## Problem statement
Print the records exactly as written, and let no picture into the answer.

## Records from a dataset

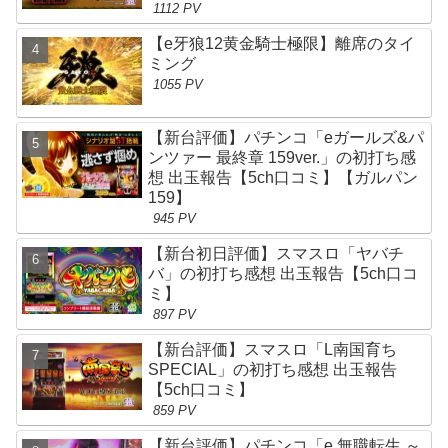
1112 PV
【e牙狼12黄金騎士極限】離席のタイ
ミング
1055 PV
【新台評価】パチンコ「eガールズ&パ
ンツァー 最終章 159ver.」の初打ち感
想 出玉報告【5ch口コミ】【ガルパン
159】
945 PV
【新台初日評価】スマスロ「ヤバチ
バ」の初打ち感想 出玉報告【5ch口コ
ミ】
897 PV
【新台評価】スマスロ「L南国育ち
SPECIAL」の初打ち感想 出玉報告
【5ch口コミ】
859 PV
【新台評価】パチンコ「e 無職転生 ～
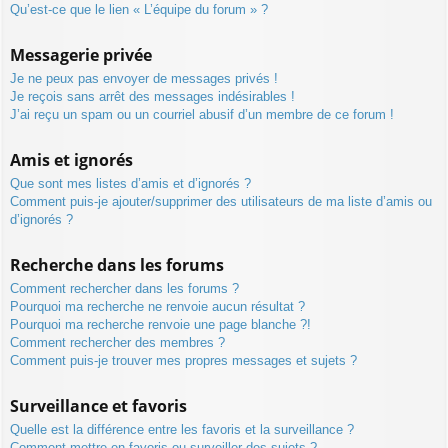
Qu’est-ce que le lien « L’équipe du forum » ?
Messagerie privée
Je ne peux pas envoyer de messages privés !
Je reçois sans arrêt des messages indésirables !
J’ai reçu un spam ou un courriel abusif d’un membre de ce forum !
Amis et ignorés
Que sont mes listes d’amis et d’ignorés ?
Comment puis-je ajouter/supprimer des utilisateurs de ma liste d’amis ou
d’ignorés ?
Recherche dans les forums
Comment rechercher dans les forums ?
Pourquoi ma recherche ne renvoie aucun résultat ?
Pourquoi ma recherche renvoie une page blanche ?!
Comment rechercher des membres ?
Comment puis-je trouver mes propres messages et sujets ?
Surveillance et favoris
Quelle est la différence entre les favoris et la surveillance ?
Comment mettre en favoris ou surveiller des sujets ?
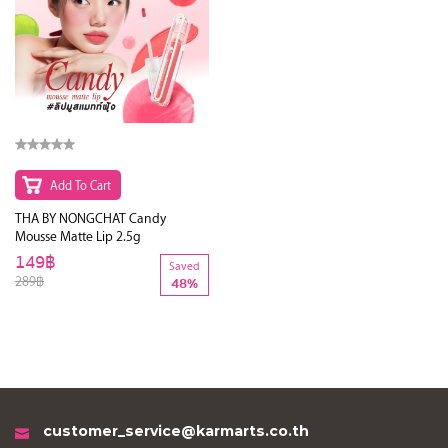
Add To Cart
THA BY NONGCHAT Candy
Mousse Matte Lip 2.5g
149฿
Saved
289฿
48%
customer_service@karmarts.co.th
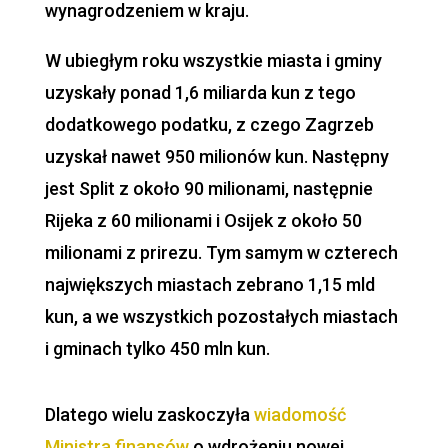
wynagrodzeniem w kraju.
W ubiegłym roku wszystkie miasta i gminy
uzyskały ponad 1,6 miliarda kun z tego
dodatkowego podatku, z czego Zagrzeb
uzyskał nawet 950 milionów kun. Następny
jest Split z około 90 milionami, następnie
Rijeka z 60 milionami i Osijek z około 50
milionami z
prirezu
. Tym samym w czterech
największych miastach zebrano 1,15 mld
kun, a we wszystkich pozostałych miastach
i gminach tylko 450 mln kun.
Nowa reforma i nowe pytania
Dlatego wielu zaskoczyła
wiadomość
Ministra finansów
o wdrożeniu nowej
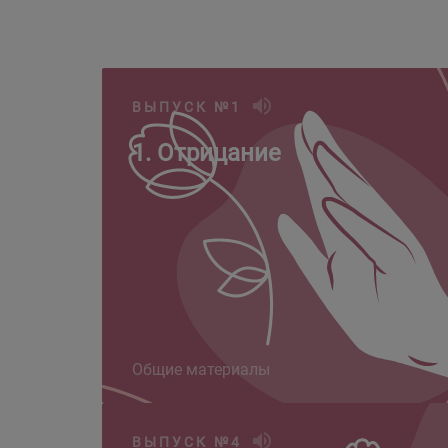
ВЫПУСК №1
1. Отрицание
Общие материалы
ВЫПУСК №4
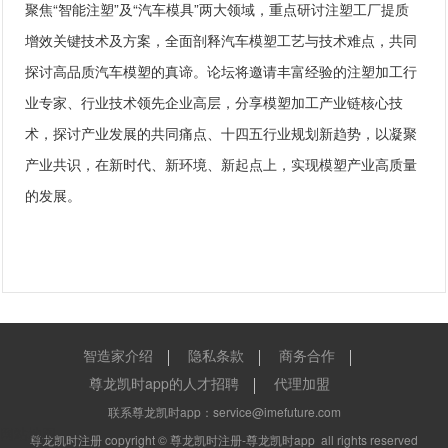
聚焦“智能注塑”及“汽车模具”两大领域，重点研讨注塑工厂提质
增效关键技术及方案，全面剖释汽车模塑工艺与技术难点，共同
探讨高品质汽车模塑的真谛。论坛将邀请丰富经验的注塑加工行
业专家、行业技术领先企业高层，分享模塑加工产业链核心技
术，探讨产业发展的共同痛点、十四五行业规划新趋势，以凝聚
产业共识，在新时代、新环境、新起点上，实现模塑产业高质量
的发展。
智造家介绍
隐私条款
商务合作
尊龙凯时app的人才招聘
代理加盟
联系尊龙凯时app：
service@imefuture.com
网站地图
尊龙凯时注册 copyright ©
尊龙凯时注册-尊龙凯时app
all rights reserved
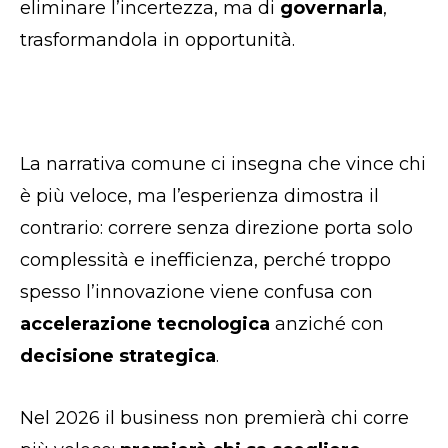
eliminare l’incertezza, ma di
governarla
,
trasformandola in opportunità.
La narrativa comune ci insegna che vince chi
è più veloce, ma l’esperienza dimostra il
contrario: correre senza direzione porta solo
complessità e inefficienza, perché troppo
spesso l’innovazione viene confusa con
accelerazione tecnologica
anziché con
decisione strategica
.
Nel 2026 il business non premierà chi corre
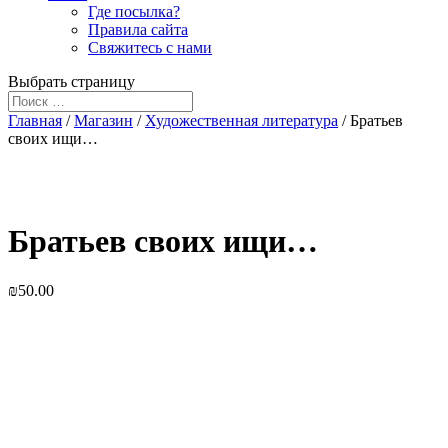
Где посылка?
Правила сайта
Свяжитесь с нами
Выбрать страницу
Главная
/
Магазин
/
Художественная литература
/ Братьев
своих ищи…
Братьев своих ищи…
₪
50.00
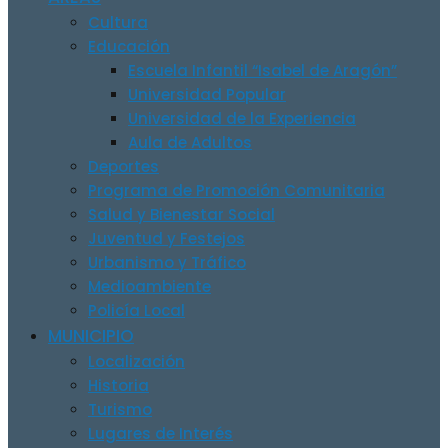
Cultura
Educación
Escuela Infantil “Isabel de Aragón”
Universidad Popular
Universidad de la Experiencia
Aula de Adultos
Deportes
Programa de Promoción Comunitaria
Salud y Bienestar Social
Juventud y Festejos
Urbanismo y Tráfico
Medioambiente
Policía Local
MUNICIPIO
Localización
Historia
Turismo
Lugares de Interés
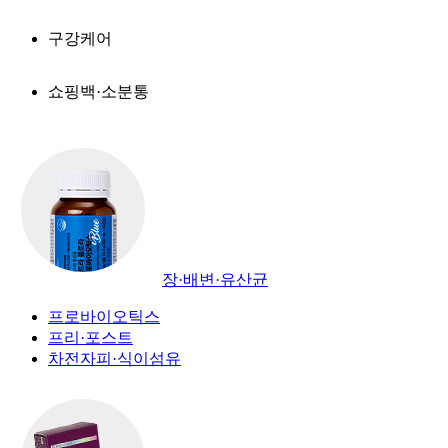
구강케어
쇼핑백·소분통
장·배변·유산균
프로바이오틱스
프리·포스트
차전자피·식이섬유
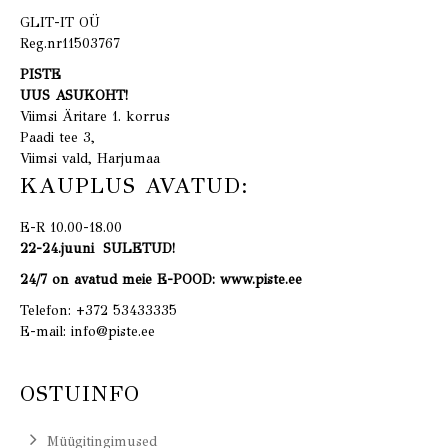
GLIT-IT OÜ
Reg.nr11503767
PISTE
UUS ASUKOHT!
Viimsi Äritare 1. korrus
Paadi tee 3,
Viimsi vald, Harjumaa
KAUPLUS AVATUD:
E-R 10.00-18.00
22-24.juuni SULETUD!
24/7 on avatud meie E-POOD: www.piste.ee
Telefon:
+372 53433335
E-mail:
info@piste.ee
OSTUINFO
Müügitingimused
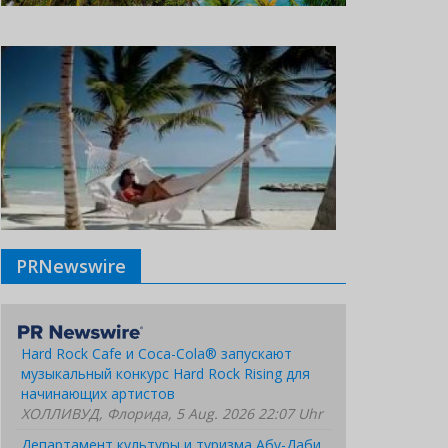
PRNewswire
Hard Rock Cafe и Coca-Cola® запускают
музыкальный конкурс Hard Rock Rising для
начинающих артистов
ХОЛЛИВУД, Флорида, 5 Aug. 2026 22:07 Uhr
Департамент культуры и туризма Абу-Даби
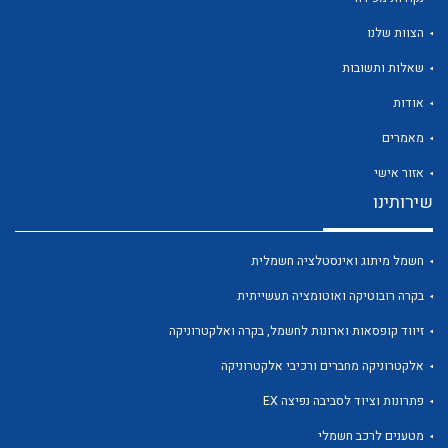
הצוות שלנו
שאלות ותשובות
אודות
לכל מוצרי היצרן
לכל מוצרי היצרן
מאמרים
אזור אישי
שירותינו
חשמל מיתוג ואינסטלציה חשמלית
בקרה רובוטיקה ואוטומציה תעשייתית
זיווד קופסאות וארונות לחשמל, בקרה ואלקטרוניקה
לכל מוצרי היצרן
לכל מוצרי היצרן
אלקטרוניקה מחברים ורכיבי אלקטרוניקה
פתרונות וציוד לסביבה נפיצה EX
מטענים לרכב חשמלי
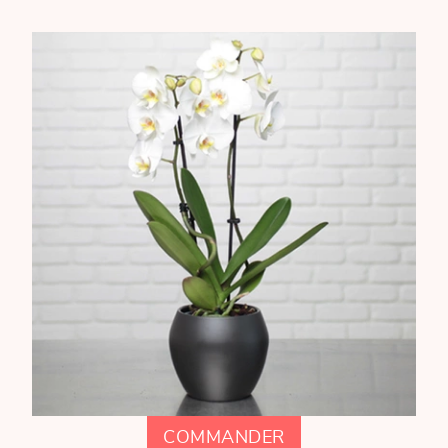
COMMANDER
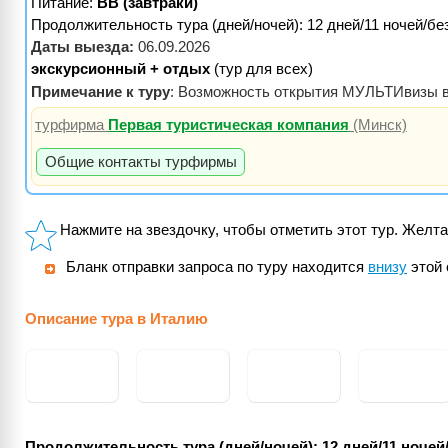
Питание:
BB (завтраки)
Продолжительность тура (дней/ночей): 12 дней/11 ночей/бе
Даты выезда:
06.09.2026
экскурсионный + отдых
(тур для всех)
Примечание к туру
: Возможность открытия МУЛЬТИвизы в фо
турфирма
Первая туристическая компания
(Минск)
Общие контакты турфирмы
Нажмите на звездочку, чтобы отметить этот тур. Желта
Бланк отправки запроса по туру находится
внизу
этой 
Описание тура в Италию
Продолжительность тура (дней/ночей): 12 дней/11 ночей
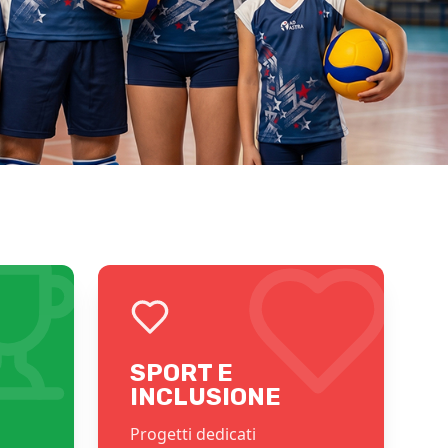
SPORT E
INCLUSIONE
Progetti dedicati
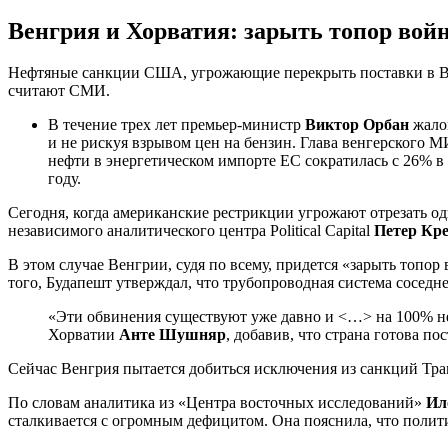
Венгрия и Хорватия: зарыть топор вой
Нефтяные санкции США, угрожающие перекрыть поставки в Вен
считают СМИ.
В течение трех лет премьер-министр
Виктор Орбан
жалов
и не рискуя взрывом цен на бензин. Глава венгерского 
нефти в энергетическом импорте ЕС сократилась с 26% в 
году.
Сегодня, когда американские рестрикции угрожают отрезать о
независимого аналитического центра Political Capital
Петер Кр
В этом случае Венгрии, судя по всему, придется «зарыть топо
того, Будапешт утверждал, что трубопроводная система соседн
«Эти обвинения существуют уже давно и <…> на 100% не
Хорватии
Анте Шушняр
, добавив, что страна готова по
Сейчас Венгрия пытается добиться исключения из санкций Трамп
По словам аналитика из «Центра восточных исследований»
Ил
сталкивается с огромным дефицитом. Она пояснила, что полити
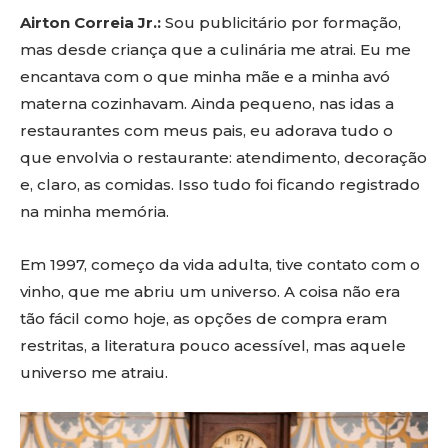
Airton Correia Jr.:
Sou publicitário por formação,
mas desde criança que a culinária me atrai. Eu me
encantava com o que minha mãe e a minha avó
materna cozinhavam. Ainda pequeno, nas idas a
restaurantes com meus pais, eu adorava tudo o
que envolvia o restaurante: atendimento, decoração
e, claro, as comidas. Isso tudo foi ficando registrado
na minha memória.
Em 1997, começo da vida adulta, tive contato com o
vinho, que me abriu um universo. A coisa não era
tão fácil como hoje, as opções de compra eram
restritas, a literatura pouco acessível, mas aquele
universo me atraiu.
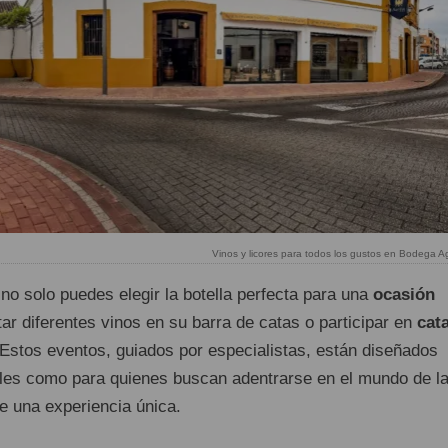
Vinos y licores para todos los gustos en Bodega Ag
no solo puedes elegir la botella perfecta para una
ocasión
tar diferentes vinos en su barra de catas o participar en
cat
 Estos eventos, guiados por especialistas, están diseñados
ales como para quienes buscan adentrarse en el mundo de l
de una experiencia única.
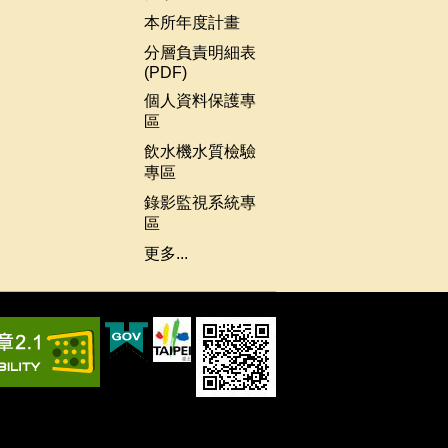
本所年度計畫
分層負責明細表
(PDF)
個人資料保護專
區
飲水機水質檢驗
專區
錄影監視系統專
區
更多...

## Completed exercise
1112 PV
【e牙狼12黄金騎士極限】離席のタイ
ミング
1055 PV
【新台評価】パチンコ「eガールズ&パ
ンツァー 最終章 159ver.」の初打ち感
想 出玉報告【5ch口コミ】【ガルパン
159】
945 PV
【新台初日評価】スマスロ「ヤバチ
バ」の初打ち感想 出玉報告【5ch口コ
ミ】
897 PV
【新台評価】スマスロ「L南国育ち
SPECIAL」の初打ち感想 出玉報告
【5ch口コミ】
859 PV
【新台評価】パチンコ「e 無職転生 ～
Qu’est-ce que le lien « L’équipe du forum » ?
Messagerie privée
Je ne peux pas envoyer de messages privés !
Je reçois sans arrêt des messages indésirables !
J’ai reçu un spam ou un courriel abusif d’un membre de ce forum !
Amis et ignorés
Que sont mes listes d’amis et d’ignorés ?
Comment puis-je ajouter/supprimer des utilisateurs de ma liste d’amis ou
d’ignorés ?
Recherche dans les forums
Comment rechercher dans les forums ?
Pourquoi ma recherche ne renvoie aucun résultat ?
Pourquoi ma recherche renvoie une page blanche ?!
Comment rechercher des membres ?
Comment puis-je trouver mes propres messages et sujets ?
Surveillance et favoris
Quelle est la différence entre les favoris et la surveillance ?
Comment mettre en favoris ou surveiller des sujets ?
Add To Cart
THA BY NONGCHAT Candy
Mousse Matte Lip 2.5g
149฿
Saved
289฿
48%
customer_service@karmarts.co.th
wynagrodzeniem w kraju.
W ubiegłym roku wszystkie miasta i gminy
uzyskały ponad 1,6 miliarda kun z tego
dodatkowego podatku, z czego Zagrzeb
uzyskał nawet 950 milionów kun. Następny
jest Split z około 90 milionami, następnie
Rijeka z 60 milionami i Osijek z około 50
milionami z
prirezu
. Tym samym w czterech
największych miastach zebrano 1,15 mld
kun, a we wszystkich pozostałych miastach
i gminach tylko 450 mln kun.
Nowa reforma i nowe pytania
Dlatego wielu zaskoczyła
wiadomość
Ministra finansów
o wdrożeniu nowej
ВЫПУСК №1
1. Отрицание
Общие материалы
ВЫПУСК №4
聚焦“智能注塑”及“汽车模具”两大领域，重点研讨注塑工厂提质
增效关键技术及方案，全面剖释汽车模塑工艺与技术难点，共同
探讨高品质汽车模塑的真谛。论坛将邀请丰富经验的注塑加工行
业专家、行业技术领先企业高层，分享模塑加工产业链核心技
术，探讨产业发展的共同痛点、十四五行业规划新趋势，以凝聚
产业共识，在新时代、新环境、新起点上，实现模塑产业高质量
的发展。
智造家介绍
隐私条款
商务合作
尊龙凯时app的人才招聘
代理加盟
联系尊龙凯时app：
service@imefuture.com
网站地图
尊龙凯时注册 copyright ©
尊龙凯时注册-尊龙凯时app
all rights reserved
eliminare l’incertezza, ma di
governarla
,
trasformandola in opportunità.
La narrativa comune ci insegna che vince chi
è più veloce, ma l’esperienza dimostra il
contrario: correre senza direzione porta solo
complessità e inefficienza, perché troppo
spesso l’innovazione viene confusa con
accelerazione tecnologica
anziché con
decisione strategica
.
Nel 2026 il business non premierà chi corre
Где посылка?
Правила сайта
Свяжитесь с нами
Выбрать страницу
Главная
/
Магазин
/
Художественная литература
/ Братьев
своих ищи…
Братьев своих ищи…
₪
50.00
Cultura
Educación
Escuela Infantil “Isabel de Aragón”
Universidad Popular
Universidad de la Experiencia
Aula de Adultos
Deportes
Programa de Promoción Comunitaria
Salud y Bienestar Social
Juventud y Festejos
Urbanismo y Tráfico
Medioambiente
Policía Local
MUNICIPIO
Localización
Historia
Turismo
Lugares de Interés
구강케어
쇼핑백·소분통
장·배변·유산균
프로바이오틱스
프리·포스트
차전자피·식이섬유
GLIT-IT OÜ
Reg.nr11503767
PISTE
UUS ASUKOHT!
Viimsi Äritare 1. korrus
Paadi tee 3,
Viimsi vald, Harjumaa
KAUPLUS AVATUD:
E-R 10.00-18.00
22-24.juuni SULETUD!
24/7 on avatud meie E-POOD: www.piste.ee
Telefon:
+372 53433335
E-mail:
info@piste.ee
OSTUINFO
Müügitingimused
PRNewswire
Hard Rock Cafe и Coca-Cola® запускают
музыкальный конкурс Hard Rock Rising для
начинающих артистов
ХОЛЛИВУД, Флорида, 5 Aug. 2026 22:07 Uhr
Департамент культуры и туризма Абу-Даби
הצוות שלנו
שאלות ותשובות
אודות
לכל מוצרי היצרן
לכל מוצרי היצרן
מאמרים
אזור אישי
שירותינו
חשמל מיתוג ואינסטלציה חשמלית
בקרה רובוטיקה ואוטומציה תעשייתית
זיווד קופסאות וארונות לחשמל, בקרה ואלקטרוניקה
לכל מוצרי היצרן
לכל מוצרי היצרן
אלקטרוניקה מחברים ורכיבי אלקטרוניקה
פתרונות וציוד לסביבה נפיצה EX
מטענים לרכב חשמלי
COMMANDER
Питание:
BB (завтраки)
Продолжительность тура (дней/ночей): 12 дней/11 ночей/бе
Даты выезда:
06.09.2026
экскурсионный + отдых
(тур для всех)
Примечание к туру
: Возможность открытия МУЛЬТИвизы в фо
турфирма
Первая туристическая компания
(Минск)
Общие контакты турфирмы
Нажмите на звездочку, чтобы отметить этот тур. Желта
Бланк отправки запроса по туру находится
внизу
этой 
Описание тура в Италию
Продолжительность тура (дней/ночей): 12 дней/11 ночей
SPORT E
INCLUSIONE
Progetti dedicati
Венгрия и Хорватия: зарыть топор вой
Нефтяные санкции США, угрожающие перекрыть поставки в Вен
считают СМИ.
В течение трех лет премьер-министр
Виктор Орбан
жалов
и не рискуя взрывом цен на бензин. Глава венгерского 
нефти в энергетическом импорте ЕС сократилась с 26% в 
году.
Сегодня, когда американские рестрикции угрожают отрезать о
независимого аналитического центра Political Capital
Петер Кр
В этом случае Венгрии, судя по всему, придется «зарыть топо
того, Будапешт утверждал, что трубопроводная система соседн
«Эти обвинения существуют уже давно и <…> на 100% не
Хорватии
Анте Шушняр
, добавив, что страна готова по
Сейчас Венгрия пытается добиться исключения из санкций Трамп
По словам аналитика из «Центра восточных исследований»
Ил
сталкивается с огромным дефицитом. Она пояснила, что полити
Airton Correia Jr.:
Sou publicitário por formação,
mas desde criança que a culinária me atrai. Eu me
encantava com o que minha mãe e a minha avó
materna cozinhavam. Ainda pequeno, nas idas a
restaurantes com meus pais, eu adorava tudo o
que envolvia o restaurante: atendimento, decoração
e, claro, as comidas. Isso tudo foi ficando registrado
na minha memória.
Em 1997, começo da vida adulta, tive contato com o
vinho, que me abriu um universo. A coisa não era
tão fácil como hoje, as opções de compra eram
restritas, a literatura pouco acessível, mas aquele
universo me atraiu.
Vinos y licores para todos los gustos en Bodega Ag
no solo puedes elegir la botella perfecta para una
ocasión
tar diferentes vinos en su barra de catas o participar en
cat
 Estos eventos, guiados por especialistas, están diseñados
ales como para quienes buscan adentrarse en el mundo de l
de una experiencia única.
本所年度計畫
分層負責明細表
(PDF)
個人資料保護專
區
飲水機水質檢驗
專區
錄影監視系統專
區
更多...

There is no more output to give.